While she had liberally divulged the secret
of her liaison with the maharajah’s cousin, (the truth of which her sister,
looking very puzzled, could not confirm) she had kept concealed a little affair
when she was eighteen (which her sister could confirm). There was a man, a
technician, shy but sincere who had courted her and applied for her hand in
marriage. Because he was a Sri Lankan, her father who was a very conservative
and authoritative figure turned him down and forbade her to see him again. He
later married someone else, and was apparently happy in his marriage and
successful in a business he had started soon after. According to Meeta’s
sister, she kept his letters and small gifts, but burnt them all when he got
married.
This sad little episode in Meeta’s life so
many years ago, which must have lain somewhere in the obscure depths of tender
memory, had suddenly surged to the surface in the most fearsome way on the day
of her nervous breakdown while conducting a lesson for her students in Palm
Secondary School. Reports from various sources had pieced together a story as
sad as any about the forsaken, mad woman in popular literature. When Meeta
finally realised the futility of pursuing Byron – he took leave from his work
and fled to a little known beach resort in Thailand for a week – she went into
a despondency that was noticed by her colleagues at Palm Secondary, and would
have been noticed by Winnie if she had been around.

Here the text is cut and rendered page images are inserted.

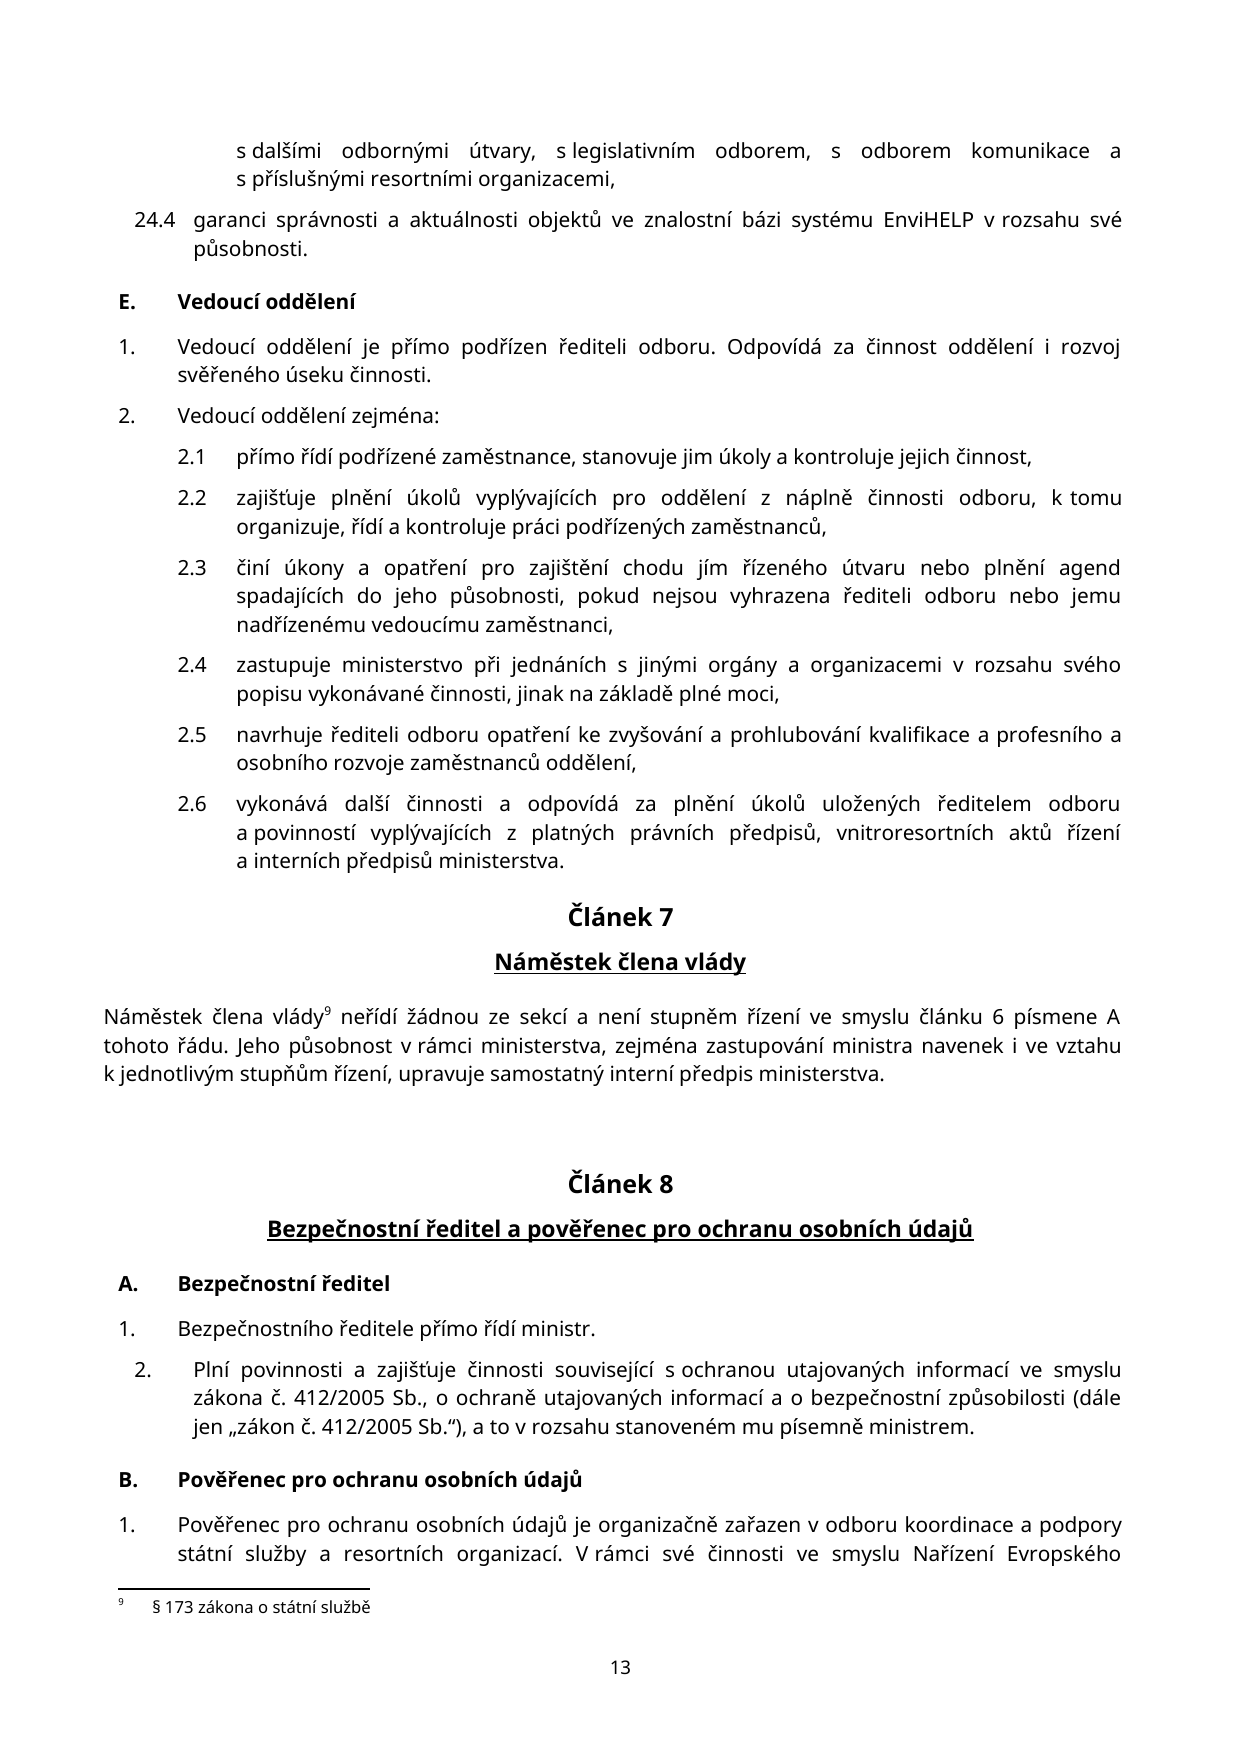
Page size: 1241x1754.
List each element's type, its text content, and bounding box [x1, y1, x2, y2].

text garanci správnosti a aktuálnosti objektů ve znalostní bázi systému EnviHELP v rozsahu své působnosti. [134, 205, 1122, 262]
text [177, 136, 1122, 193]
list Bezpečnostní ředitel [118, 1269, 1122, 1297]
text zastupuje ministerstvo při jednáních s jinými orgány a organizacemi v rozsahu svého popisu vykonávané činnosti, jinak na základě plné moci, [177, 651, 1122, 707]
text Vedoucí oddělení zejména: [118, 402, 1122, 430]
list Bezpečnostního ředitele přímo řídí ministr. [118, 1314, 1122, 1343]
text navrhuje řediteli odboru opatření ke zvyšování a prohlubování kvalifikace a profesního a osobního rozvoje zaměstnanců oddělení, [177, 720, 1122, 777]
text zajišťuje plnění úkolů vyplývajících pro oddělení z náplně činnosti odboru, k tomu organizuje, řídí a kontroluje práci podřízených zaměstnanců, [177, 483, 1122, 540]
text přímo řídí podřízené zaměstnance, stanovuje jim úkoly a kontroluje jejich činnost, [177, 442, 1122, 471]
text Plní povinnosti a zajišťuje činnosti související s ochranou utajovaných informací ve smyslu zákona č. 412/2005 Sb., o ochraně utajovaných informací a o bezpečnostní způsobilosti (dále jen „zákon č. 412/2005 Sb.“), a to v rozsahu stanoveném mu písemně ministrem. [134, 1355, 1122, 1440]
list Pověřenec pro ochranu osobních údajů [118, 1465, 1122, 1494]
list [118, 1511, 1122, 1567]
text vykonává další činnosti a odpovídá za plnění úkolů uložených ředitelem odboru a povinností vyplývajících z platných právních předpisů, vnitroresortních aktů řízení a interních předpisů ministerstva. [177, 789, 1122, 875]
text činí úkony a opatření pro zajištění chodu jím řízeného útvaru nebo plnění agend spadajících do jeho působnosti, pokud nejsou vyhrazena řediteli odboru nebo jemu nadřízenému vedoucímu zaměstnanci, [177, 553, 1122, 638]
text Bezpečnostní ředitel a pověřenec pro ochranu osobních údajů [118, 1213, 1122, 1244]
list Vedoucí oddělení je přímo podřízen řediteli odboru. Odpovídá za činnost oddělení i rozvoj svěřeného úseku činnosti. [118, 332, 1122, 389]
text Náměstek člena vlády neřídí žádnou ze sekcí a není stupněm řízení ve smyslu článku 6 písmene A tohoto řádu. Jeho působnost v rámci ministerstva, zejména zastupování ministra navenek i ve vztahu k jednotlivým stupňům řízení, upravuje samostatný interní předpis ministerstva. [103, 1002, 1122, 1088]
list Vedoucí oddělení [118, 287, 1122, 316]
text Náměstek člena vlády [118, 946, 1122, 977]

The maid Philomena had made
an urgent call to Winnie in her hotel to say that Ma’am Meeta would sit by
herself for hours in the dark, sometimes sobbing quietly.

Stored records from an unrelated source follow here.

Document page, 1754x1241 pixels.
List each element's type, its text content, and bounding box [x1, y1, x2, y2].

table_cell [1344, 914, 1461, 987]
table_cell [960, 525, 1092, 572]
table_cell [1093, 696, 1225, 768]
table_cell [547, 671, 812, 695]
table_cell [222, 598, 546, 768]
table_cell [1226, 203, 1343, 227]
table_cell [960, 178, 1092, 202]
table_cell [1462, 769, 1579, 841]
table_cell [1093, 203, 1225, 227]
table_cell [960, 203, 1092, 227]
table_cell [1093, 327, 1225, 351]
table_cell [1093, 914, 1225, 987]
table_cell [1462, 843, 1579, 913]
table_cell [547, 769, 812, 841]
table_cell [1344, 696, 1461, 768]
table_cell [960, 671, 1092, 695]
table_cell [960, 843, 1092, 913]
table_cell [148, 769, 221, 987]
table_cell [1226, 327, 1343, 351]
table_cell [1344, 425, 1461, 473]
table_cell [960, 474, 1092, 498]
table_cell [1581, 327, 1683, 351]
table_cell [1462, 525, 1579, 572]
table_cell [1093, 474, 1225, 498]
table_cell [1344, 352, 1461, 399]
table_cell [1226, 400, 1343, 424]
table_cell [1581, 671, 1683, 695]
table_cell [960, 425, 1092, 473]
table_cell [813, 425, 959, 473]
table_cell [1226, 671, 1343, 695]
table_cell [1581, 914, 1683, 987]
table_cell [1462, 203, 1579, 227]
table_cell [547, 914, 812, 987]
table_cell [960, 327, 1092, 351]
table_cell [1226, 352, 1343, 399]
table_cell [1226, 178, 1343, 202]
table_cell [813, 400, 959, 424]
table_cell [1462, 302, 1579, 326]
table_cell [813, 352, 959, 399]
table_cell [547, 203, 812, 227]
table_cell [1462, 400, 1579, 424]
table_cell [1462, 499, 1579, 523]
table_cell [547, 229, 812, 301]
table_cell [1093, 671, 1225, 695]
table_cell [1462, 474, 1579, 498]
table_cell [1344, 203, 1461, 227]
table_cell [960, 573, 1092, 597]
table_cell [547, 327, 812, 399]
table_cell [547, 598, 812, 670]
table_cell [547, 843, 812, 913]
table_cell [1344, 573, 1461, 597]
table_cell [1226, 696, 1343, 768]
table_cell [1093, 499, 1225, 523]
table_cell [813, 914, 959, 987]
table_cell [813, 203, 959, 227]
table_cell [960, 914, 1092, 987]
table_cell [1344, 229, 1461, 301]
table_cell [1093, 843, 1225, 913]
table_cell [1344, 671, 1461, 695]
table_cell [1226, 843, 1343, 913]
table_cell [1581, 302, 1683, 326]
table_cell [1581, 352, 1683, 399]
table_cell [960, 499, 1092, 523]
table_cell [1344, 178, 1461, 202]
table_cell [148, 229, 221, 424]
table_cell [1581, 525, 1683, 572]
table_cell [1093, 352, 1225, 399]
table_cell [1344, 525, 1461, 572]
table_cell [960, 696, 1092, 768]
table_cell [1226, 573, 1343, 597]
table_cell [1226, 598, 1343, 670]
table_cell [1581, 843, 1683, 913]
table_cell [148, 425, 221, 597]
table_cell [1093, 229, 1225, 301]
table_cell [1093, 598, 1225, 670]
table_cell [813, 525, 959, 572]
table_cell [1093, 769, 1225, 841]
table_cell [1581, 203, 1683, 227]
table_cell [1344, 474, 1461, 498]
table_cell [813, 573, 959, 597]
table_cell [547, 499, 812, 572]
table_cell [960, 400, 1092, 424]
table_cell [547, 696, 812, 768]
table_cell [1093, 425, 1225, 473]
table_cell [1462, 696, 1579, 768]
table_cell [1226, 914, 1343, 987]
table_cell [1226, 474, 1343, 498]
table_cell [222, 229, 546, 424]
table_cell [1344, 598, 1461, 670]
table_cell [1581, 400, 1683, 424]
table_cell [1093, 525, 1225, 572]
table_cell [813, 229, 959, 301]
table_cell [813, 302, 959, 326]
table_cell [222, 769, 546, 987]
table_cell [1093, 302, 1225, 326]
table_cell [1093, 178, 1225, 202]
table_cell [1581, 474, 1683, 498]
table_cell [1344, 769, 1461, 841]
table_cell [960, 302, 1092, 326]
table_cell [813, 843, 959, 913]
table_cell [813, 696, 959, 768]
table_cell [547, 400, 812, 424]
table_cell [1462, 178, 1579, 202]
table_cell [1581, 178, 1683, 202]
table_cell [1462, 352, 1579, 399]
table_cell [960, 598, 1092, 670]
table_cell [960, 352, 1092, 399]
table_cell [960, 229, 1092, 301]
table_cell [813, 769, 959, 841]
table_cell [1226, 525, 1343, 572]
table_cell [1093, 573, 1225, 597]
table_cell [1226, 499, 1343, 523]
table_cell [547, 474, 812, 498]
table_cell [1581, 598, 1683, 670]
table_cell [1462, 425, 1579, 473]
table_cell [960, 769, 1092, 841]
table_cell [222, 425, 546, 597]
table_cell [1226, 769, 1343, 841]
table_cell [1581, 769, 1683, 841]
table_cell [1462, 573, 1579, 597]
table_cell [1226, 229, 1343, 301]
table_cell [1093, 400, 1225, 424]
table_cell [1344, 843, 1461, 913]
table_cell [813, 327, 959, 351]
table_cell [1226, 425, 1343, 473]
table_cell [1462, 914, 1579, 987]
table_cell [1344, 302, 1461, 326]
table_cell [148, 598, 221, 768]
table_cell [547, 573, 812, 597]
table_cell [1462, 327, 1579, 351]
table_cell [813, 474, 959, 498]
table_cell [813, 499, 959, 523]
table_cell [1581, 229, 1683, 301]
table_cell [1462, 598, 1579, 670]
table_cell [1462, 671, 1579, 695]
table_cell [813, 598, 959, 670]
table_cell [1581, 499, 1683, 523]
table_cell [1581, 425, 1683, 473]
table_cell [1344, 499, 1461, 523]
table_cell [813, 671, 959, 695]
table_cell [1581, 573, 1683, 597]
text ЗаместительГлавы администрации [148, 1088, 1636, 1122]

Meeta agreed to take medical leave to rest
at home, but on the last morning before the one-week leave, she went into class
for the usual English language lesson with such a strange look in her eyes that
her students looked at each other uneasily (‘Like she is possessed by devil,
like in trance or something,’ said one of the students in an awe-stricken
voice).
She faced the students with her blazing eyes
and said in a voice shrill with urgent purpose, ‘Today, boys and girls, I’m
going to teach you the Conditional Mood. You know what that is? ‘If only.’ ‘If
I could –’ ‘If I hadn’t done that –’ If, if, if. The mood that tells about
wishes, hopes, dreams.’ She began to scribble sentences on the chalkboard,
reading out each word as she wrote it: ‘If only I had listened to my heart!’
‘If only I had stood my ground with Father!’ ‘I wish that I had never been born
to such a selfish, mean, heartless, domineering old bastard!’ ‘What’s wrong
with Sri Lankans? That man would have made me happy.’ ‘If I could make that
bastard Byron come crawling to me –’ She stood majestically before her students,
the bun of hair at the back of her head coming undone and falling in loose
strands upon her back, and flung out her arms in a final dramatic gesture, ‘So
now I have taught you the Conditional Mood. I hope you need never use it, boys
and girls, because it’s the saddest mood in the English language. It’s the
language of loss and missed opportunity and dreams dashed to the ground. And
you know what, boys and girls? My whole life is the Conditional Mood!’ It was
at this point that she collapsed to the floor, weeping, and her students sprang
up from their seats and rushed to her aid.
It would always be a reflection of loyal and
unstinting friendship that Winnie actually delayed her honeymoon in Europe by
some days to be with her poor housemate in the hour of need, though it did not
help that while busying herself with this or that to make Meeta comfortable,
she was sharing her new happiness in an incessant stream of chirpy talk.